8 Apr 2012

How to choose a new camera body - my approach taken several years ago

I am up to change my primary camera body. What I have chosen and how I'll describe later. But first let me make a short retrospective of my selection process I did 6 years ago, when I decided to take the photography more seriously. Since my decision-taking process worked out quite good, I'd like to share it.

In 2006 I had some (somewhat limited) experience with digital photography. We had the point-and-shot camera from Canon. Good enough to discover the advantages of the digital photography. On the other hand we (my wife and myself) took our 'quality' photos with the analogue SLR from Canon - EOS 300.
The possibilities (and eventually the quality of photos) offered by the SLR camera were much broader comparing to the point-and-shot digital one. On the other hand I was not living under the rock and realized that the time of analogue (film) photography was coming to its end.

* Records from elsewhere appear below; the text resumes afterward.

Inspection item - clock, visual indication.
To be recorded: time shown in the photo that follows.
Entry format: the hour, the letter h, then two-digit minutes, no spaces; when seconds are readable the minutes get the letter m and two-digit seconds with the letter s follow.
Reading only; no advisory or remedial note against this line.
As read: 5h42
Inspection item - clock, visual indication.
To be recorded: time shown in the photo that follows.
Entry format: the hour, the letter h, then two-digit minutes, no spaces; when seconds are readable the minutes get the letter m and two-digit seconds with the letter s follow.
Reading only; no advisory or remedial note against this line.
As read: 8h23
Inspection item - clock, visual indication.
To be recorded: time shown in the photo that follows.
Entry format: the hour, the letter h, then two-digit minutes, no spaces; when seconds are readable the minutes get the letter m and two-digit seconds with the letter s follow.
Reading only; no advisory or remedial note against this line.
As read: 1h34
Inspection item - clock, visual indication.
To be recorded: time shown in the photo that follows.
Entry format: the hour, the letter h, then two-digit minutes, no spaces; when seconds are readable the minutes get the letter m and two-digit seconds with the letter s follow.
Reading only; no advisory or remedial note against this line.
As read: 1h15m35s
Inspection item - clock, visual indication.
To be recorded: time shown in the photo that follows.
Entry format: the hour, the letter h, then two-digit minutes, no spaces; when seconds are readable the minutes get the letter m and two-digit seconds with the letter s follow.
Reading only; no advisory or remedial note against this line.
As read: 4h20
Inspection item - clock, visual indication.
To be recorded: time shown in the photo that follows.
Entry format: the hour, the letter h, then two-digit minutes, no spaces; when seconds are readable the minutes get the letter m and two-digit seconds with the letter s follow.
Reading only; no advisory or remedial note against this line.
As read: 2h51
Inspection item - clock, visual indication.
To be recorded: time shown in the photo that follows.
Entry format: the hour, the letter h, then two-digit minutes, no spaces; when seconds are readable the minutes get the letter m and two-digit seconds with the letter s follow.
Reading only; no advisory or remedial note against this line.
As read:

So my next camera would be a Digital Single Lens Reflex camera. Then the decision process could start towards a specific model.
The factors that I took into account from the very beginning were:

  • The budget (of course)
  • The flexibility of the set. Six years ago I had no idea how my photography will evolve. So to be on a safe side I decided to look for something universal, yet adaptable to my (likely) changing requirements.
  • The extendibility of the set. When you start you realize after some readings and talks that technique being universally good rather doesn't exist. So you need to have possibilities of extending your basic set with some extra's (like lenses) that would make your gear more powerful over time.
  • The durability of the set (or rather the stability of the hardware ecosystem). When you spend quite some money on the set and decide to have an option of extending it over time you need to consider the camera manufacturers that are established players with the clear focus on their roadmap with respect to the photography.
The above four are quite generic criteria that can be applied to pretty each tangible, extendible system. Those four criteria helped me to make at least a 'short list' of the brands. I came to either Canon or Nikon gear. Remember, we are talking about 2006: Sony was starting with the digital photography, Olympus was not there (as far as I can remember), others didn't seem to have a stable portfolio.
Then reading of multiple pages of specifications started with a lot of tables putting the parameters next to each other, looking for the 'perfect' gear. Guess what? It didn't work  so well. The 'perfect' didn't exist.
If one camera had one important option (say Super option 1), the other one lacked it. For the other option (Super option 2) it was exactly the opposite.
I needed to revise my process and challenge my engineering mind to stop this 'specification madness'.
What has worked for me was the following additional criteria:
  • How does the camera feels? By comparing them one by one in a photo store I was able to decide almost instantly. Nikon was laying in my hands much better than Canon, I felt more comfortable with this gear.
  • How much help can I find about my gear? In 2006 I have discovered a very nice community of photographers called Nikonians. With a lot of information, reviews, comments, and very good sphere. I couldn't find anything similar for Canon users at this time.
Then things started to become easier. The only limitation was the budget. So finally I have chosen to start with Nikon D80 and Nikkor 18-200, 3.5-5.6 VR II lens. And had a lot of pleasure taking some good (and many bad :)) pictures. Later I extended the set with a Speedlight from Nikon (SB-600) and discovered the off-the-camera flash techniques (and the i-TTL system). So SB-900 was to follow (remember the extendibility criteria? Nikon D80 turned to be a perfectly extendible body). Later more lenses came (Tokina 11-16 mm, Nikkor 50 1.4). The journey continued. Six years later I am up to a newer gear, but I never regret my initial choices.